MapReduce is algorithm designed to make querying or processing massive data sets possible. In a very simplified explanation MapReduce works like so:
Map – The data is broken into chunks and handed off to mappers. These mappers perform the data processing job at on their individual chunk of the data set. There are hundreds (or many many hundreds) of these mappers working in parallel, taking advantage of different processors on the racks of commodity hardware we were talking about earlier.
Reduce – The output of all of these map jobs are then passed into the reduce. This part of the algorithm puts all the pieces back together, providing the user with one result set. The entire purpose behind MapReduce is speed.
Now that you have the data, you are going to want to make some sense of it. To pull information out of this mass of data requires specially designed algorithms running on high end hardware. Platforms like SAP HANA tout in memory analytics to drive up speed, while a lot of the buzz around deep learning seems to mention accessing the incredibly fast memory found in GPUs (graphical processor units).
At the root of all of this, you will still find some old familiar stand-bys. Regression is still at the top of pack in prediction methods used by most companies. Other popular machine learning algorithms like Affinity Analysis (market basket) and Clustering are also commonly used with Big Data.
What really separates Big Data analytics from regular analysis methods is that with it’s sheer volume of data, it is not as reliant on inferential statistical methods to draw conclusions.
If you think about an election in a city with 50,000 registered voters. The classic method of polling was to ask a representative sample (say 2000 voters) how they were going to vote. Using that information, you could infer how the election was to play out (with a margin of error of course). With Big Data, we are asking all 50,000 voters. We do not need to infer anymore. We know the answer
Imagine this more “real world” application example. Think of a large manufacturing plant. A pretty common maintenance strategy in a plant like this is to have people perform periodic checks on motors, belts, fans, etc. They will take reading from gauges, write them on a clipboard and maybe the information is enter into a computer that can analyze trends to check for out of range parameters.

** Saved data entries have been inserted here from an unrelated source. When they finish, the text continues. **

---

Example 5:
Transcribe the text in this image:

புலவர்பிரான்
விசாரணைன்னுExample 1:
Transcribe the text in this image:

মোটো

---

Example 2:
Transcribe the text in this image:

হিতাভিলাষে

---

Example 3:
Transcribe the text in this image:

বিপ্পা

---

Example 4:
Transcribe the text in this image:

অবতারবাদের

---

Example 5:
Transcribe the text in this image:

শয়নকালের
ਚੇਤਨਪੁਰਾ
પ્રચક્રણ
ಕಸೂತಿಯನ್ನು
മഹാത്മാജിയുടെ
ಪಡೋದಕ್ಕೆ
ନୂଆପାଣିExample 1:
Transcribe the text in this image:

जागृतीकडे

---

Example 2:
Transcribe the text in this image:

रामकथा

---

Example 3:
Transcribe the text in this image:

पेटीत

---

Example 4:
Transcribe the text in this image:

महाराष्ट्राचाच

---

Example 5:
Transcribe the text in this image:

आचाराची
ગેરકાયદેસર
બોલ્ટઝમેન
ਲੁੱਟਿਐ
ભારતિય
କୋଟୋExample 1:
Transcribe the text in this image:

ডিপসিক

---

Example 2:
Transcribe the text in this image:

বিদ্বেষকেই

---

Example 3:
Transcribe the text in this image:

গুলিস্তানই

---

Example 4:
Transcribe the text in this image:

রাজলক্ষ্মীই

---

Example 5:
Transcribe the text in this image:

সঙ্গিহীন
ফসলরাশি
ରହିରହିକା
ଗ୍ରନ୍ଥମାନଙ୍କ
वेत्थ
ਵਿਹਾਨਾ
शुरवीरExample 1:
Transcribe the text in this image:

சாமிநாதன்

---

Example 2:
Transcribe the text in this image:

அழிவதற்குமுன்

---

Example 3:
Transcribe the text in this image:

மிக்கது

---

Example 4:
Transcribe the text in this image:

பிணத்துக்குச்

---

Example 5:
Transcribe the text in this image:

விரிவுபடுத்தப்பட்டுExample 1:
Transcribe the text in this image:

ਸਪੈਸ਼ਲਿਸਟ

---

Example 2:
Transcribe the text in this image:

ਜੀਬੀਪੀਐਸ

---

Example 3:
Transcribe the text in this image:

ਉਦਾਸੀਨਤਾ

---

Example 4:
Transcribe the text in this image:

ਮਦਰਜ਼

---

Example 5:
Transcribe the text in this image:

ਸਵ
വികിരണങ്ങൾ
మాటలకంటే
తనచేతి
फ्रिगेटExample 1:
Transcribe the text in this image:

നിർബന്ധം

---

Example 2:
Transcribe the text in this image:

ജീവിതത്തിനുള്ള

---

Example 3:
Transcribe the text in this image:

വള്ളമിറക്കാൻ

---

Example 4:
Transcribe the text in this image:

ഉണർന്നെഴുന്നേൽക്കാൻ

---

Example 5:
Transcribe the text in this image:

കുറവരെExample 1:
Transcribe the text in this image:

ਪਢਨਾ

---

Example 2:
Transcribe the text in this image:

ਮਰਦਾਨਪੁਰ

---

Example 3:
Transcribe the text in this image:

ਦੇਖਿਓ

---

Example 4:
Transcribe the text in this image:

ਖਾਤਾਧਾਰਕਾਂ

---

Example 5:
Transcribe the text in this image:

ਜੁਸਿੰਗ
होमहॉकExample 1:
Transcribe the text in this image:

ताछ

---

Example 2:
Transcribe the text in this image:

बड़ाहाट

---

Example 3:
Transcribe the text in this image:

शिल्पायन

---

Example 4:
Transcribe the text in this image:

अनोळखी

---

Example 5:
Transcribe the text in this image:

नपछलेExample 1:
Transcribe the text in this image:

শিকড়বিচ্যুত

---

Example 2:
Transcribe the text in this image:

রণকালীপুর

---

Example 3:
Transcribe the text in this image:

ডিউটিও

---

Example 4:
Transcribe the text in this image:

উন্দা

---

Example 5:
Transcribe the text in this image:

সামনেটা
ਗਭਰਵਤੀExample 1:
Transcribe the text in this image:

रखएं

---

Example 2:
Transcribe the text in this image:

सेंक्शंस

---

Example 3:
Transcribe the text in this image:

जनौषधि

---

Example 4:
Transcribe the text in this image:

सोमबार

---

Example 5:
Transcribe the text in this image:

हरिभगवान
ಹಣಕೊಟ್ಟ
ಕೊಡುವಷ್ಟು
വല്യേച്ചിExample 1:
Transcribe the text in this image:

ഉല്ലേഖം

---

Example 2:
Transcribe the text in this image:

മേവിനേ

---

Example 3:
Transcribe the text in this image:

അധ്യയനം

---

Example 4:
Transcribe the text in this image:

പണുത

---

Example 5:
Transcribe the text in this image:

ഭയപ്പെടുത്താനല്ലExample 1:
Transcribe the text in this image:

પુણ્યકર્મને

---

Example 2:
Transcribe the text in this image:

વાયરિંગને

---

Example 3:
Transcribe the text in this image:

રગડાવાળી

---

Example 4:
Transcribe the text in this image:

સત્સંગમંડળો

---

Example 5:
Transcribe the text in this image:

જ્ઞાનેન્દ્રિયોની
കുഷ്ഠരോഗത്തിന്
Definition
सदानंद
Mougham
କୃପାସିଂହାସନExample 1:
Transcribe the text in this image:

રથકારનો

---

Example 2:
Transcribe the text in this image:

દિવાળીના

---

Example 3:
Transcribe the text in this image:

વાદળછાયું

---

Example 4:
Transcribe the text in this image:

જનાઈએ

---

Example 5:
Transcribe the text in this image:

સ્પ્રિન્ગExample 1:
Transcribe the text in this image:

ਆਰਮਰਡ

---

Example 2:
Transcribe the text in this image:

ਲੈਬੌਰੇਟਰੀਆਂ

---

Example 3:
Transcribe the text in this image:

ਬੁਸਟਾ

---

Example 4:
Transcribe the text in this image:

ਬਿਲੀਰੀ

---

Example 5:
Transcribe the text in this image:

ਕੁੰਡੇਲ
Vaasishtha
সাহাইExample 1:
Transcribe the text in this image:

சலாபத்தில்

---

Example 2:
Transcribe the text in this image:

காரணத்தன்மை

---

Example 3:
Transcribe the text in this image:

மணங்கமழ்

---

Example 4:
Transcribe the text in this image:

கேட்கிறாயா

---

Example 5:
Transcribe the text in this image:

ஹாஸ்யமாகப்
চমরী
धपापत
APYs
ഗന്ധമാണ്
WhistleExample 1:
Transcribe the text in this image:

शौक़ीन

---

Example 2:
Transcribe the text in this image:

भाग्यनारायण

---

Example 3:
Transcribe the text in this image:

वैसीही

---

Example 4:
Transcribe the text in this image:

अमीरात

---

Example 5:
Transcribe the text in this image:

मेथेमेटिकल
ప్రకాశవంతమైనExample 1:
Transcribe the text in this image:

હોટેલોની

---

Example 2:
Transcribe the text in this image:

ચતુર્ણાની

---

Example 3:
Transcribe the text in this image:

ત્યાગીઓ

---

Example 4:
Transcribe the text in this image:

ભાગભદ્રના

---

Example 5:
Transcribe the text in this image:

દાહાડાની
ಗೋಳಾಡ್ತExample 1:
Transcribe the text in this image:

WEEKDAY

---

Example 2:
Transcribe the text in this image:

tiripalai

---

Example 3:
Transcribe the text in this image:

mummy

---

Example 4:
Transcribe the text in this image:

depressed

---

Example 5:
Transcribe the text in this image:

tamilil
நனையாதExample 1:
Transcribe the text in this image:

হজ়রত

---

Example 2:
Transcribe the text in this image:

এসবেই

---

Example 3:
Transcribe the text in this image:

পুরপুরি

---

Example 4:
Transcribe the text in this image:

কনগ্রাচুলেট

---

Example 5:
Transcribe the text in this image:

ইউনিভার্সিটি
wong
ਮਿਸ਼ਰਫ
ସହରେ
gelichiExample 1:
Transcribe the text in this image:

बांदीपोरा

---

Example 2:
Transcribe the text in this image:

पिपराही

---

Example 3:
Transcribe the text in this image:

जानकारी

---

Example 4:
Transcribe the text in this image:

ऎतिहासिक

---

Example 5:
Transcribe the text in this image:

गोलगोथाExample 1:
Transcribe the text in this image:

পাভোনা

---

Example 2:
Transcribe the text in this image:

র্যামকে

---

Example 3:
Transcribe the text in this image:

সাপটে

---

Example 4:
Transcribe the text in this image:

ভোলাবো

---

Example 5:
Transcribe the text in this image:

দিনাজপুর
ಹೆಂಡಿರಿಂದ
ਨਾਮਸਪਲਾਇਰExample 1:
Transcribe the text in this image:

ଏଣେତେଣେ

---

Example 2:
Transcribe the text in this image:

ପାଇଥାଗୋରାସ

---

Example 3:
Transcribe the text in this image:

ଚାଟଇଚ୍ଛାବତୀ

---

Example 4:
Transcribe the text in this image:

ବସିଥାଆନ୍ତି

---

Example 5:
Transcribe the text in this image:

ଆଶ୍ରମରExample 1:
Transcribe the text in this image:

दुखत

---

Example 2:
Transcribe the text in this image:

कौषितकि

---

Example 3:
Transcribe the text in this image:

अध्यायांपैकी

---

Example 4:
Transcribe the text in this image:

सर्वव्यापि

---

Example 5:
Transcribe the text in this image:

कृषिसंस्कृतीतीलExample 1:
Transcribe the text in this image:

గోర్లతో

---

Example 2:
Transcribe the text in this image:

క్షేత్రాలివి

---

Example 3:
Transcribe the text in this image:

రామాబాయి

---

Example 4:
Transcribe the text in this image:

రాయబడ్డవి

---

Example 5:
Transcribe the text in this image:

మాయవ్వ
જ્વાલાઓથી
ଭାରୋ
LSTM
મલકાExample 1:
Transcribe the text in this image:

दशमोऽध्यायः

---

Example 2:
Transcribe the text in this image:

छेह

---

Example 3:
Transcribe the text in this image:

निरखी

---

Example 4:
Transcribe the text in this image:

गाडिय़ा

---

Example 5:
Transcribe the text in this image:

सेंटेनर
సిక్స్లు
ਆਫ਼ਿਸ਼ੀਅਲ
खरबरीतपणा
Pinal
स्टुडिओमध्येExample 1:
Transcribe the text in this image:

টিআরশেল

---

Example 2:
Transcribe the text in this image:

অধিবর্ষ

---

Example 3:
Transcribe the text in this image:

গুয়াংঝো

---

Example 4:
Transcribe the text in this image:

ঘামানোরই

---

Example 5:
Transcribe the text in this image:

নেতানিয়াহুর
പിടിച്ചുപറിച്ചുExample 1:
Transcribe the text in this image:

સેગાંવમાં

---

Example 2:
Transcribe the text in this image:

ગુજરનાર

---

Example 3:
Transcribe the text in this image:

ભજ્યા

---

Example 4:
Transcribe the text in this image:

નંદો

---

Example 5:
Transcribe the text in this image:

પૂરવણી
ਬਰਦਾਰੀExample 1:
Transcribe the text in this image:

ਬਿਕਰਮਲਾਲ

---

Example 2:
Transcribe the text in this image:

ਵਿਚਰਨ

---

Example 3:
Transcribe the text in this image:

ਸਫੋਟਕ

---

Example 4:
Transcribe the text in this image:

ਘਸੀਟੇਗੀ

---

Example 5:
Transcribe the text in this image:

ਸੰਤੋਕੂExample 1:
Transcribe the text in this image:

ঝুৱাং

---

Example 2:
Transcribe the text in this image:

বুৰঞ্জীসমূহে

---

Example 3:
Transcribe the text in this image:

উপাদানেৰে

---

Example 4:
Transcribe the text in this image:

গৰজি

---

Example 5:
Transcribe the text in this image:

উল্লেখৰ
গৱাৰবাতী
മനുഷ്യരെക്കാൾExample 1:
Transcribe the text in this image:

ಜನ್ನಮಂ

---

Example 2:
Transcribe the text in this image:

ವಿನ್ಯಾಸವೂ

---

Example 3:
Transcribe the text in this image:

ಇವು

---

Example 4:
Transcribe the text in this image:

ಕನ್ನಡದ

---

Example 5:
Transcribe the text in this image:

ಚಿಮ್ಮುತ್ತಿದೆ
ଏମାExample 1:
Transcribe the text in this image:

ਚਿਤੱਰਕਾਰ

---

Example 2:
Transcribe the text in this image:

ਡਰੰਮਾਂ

In the IoT(Internet of Things) world, we now have cheap, network connected sensors on all of this equipment sending out readings every second. This data is fed through algorithms designed to analyze trends. The trends can tell you a fan is starting to go bad and needs to be replaced 2 or 3 days before most humans could.
Big Data is all about correlation. And this can be a sticking point for some people. As humans, we love to look for a root cause. If we can’t find one, we often create one to satisfy our desire for one – hence the Roman volcano gods.
With Big Data, cause is not name of the game. Analyzing massive streams of data, we can find correlations that can help up make better decisions. Using the fan example above, the algorithms may pick up that if the fan begins drawing more current while maintaining the same speed that the soon the fan motor will fail. And using probabilistic algorithms, we can show you the increasing odds of it failing each minute, hour, or day you ignore it.
This we can do, with great certainty in many instances. But what we can’t do is tell you why it is happening. That is for someone else. We leave whys to the engineers and the academics. We are happy enough knowing If A Then B.
Correlation can also show us relationship we never knew existed. Like did you know Pop Tarts are hot sellers in the days leading up to a hurricane? Walmart does. They even know what flavor ( I want to say strawberry, but don’t quote me on this).
This pattern finding power can be found everywhere from Walmart check outs, to credit card fraud detection, dating sites, and even medicine.